Margrethe Vestager said in an interview that “We are definitely not done yet” when it comes to looking at whether companies are abusing their access to users’ personal information.

“We want to figure out, is this a fair use of data?,” she said in a televised interview with Bloomberg. At a conference yesterday in Berlin, she likened Big Tech to “robot vacuum cleaners,” saying they are “are working their way into every corner of our digital world and sucking up data.”

Vestager pointed to a number of forthcoming cases in the EU antitrust docket, including new probes into Amazon Marketplace, Facebook’s planned Libra digital currency and Google’s job listing product.

Vestager, a Danish politician from the Social Liberal Party, was appointed EU Competition Commissioner in 2014 and became the scourge of Big Tech by promoting the EU’s more muscular approach to regulation that takes a holistic view of competition, compared to the U.S. antitrust model that focuses on pricing.

Previous tech scalps include forcing Apple in 2016 to pay back almost $15 billion in tax benefits it had received from the Irish government — which was the largest tax fine in history. In 2017, she levied Google parent company Alphabet with a fine of $2.7 billion over abuse of its market dominance in search, and earlier this year slapped the company with a further $1.7 billion fine for similar abuses over online advertising. Chipmaker Qualcomm has been fined about $1 billion.

“A decision is not just a fine. It is also to say ‘stop what you’re doing, stop doing something that has the same effect. You have to change behavior’,” Vestager told Bloomberg. She pointed to how in the future Android users will choose if they want to use Google’s Chrome browser and whether they want Google to be the default search engine.

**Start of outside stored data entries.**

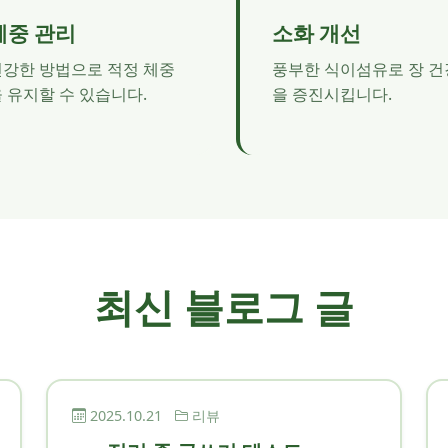
체중 관리
소화 개선
건강한 방법으로 적정 체중
풍부한 식이섬유로 장 건
 유지할 수 있습니다.
을 증진시킵니다.
최신 블로그 글
2025.10.21
리뷰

Vestager was reappointed to another five year term last month.

Upcoming tech cases that Vestager is set to preside over include:

  • Investigation into whether or not Amazon is behaving anti-competitively on its Marketplace platform, which lets smaller, third party sellers sell products through Amazon. The concern is that since Amazon controls the shopping experience and sells goods through the platform, it may have an unfair advantage. Particular interest is being given to the Amazon “buy box,” which enables a product to be added to the user’s shopping cart instantly. Vestager has also said that an existing investigation into Amazon’s E-Book practices remains unresolved. 
  • Google is being investigated over both jobs search and local searches. The EU’s concerns are that it could prejudice search results based on listings in its own job search and local products, over those of competitors.
  • And though a full, formal inquiry has not yet been launched, EU regulators are sniffing around Facebook’s Libra digital currency. They reportedly have sent questionnaires to companies involved in the project.

Karma Takeaway: Vestager’s reappointment means continued pressure on the biggest names in tech. Cooperation from the companies, which control so much of the world’s digital lives, may determine the size of financial penalties and the scope of future regulations.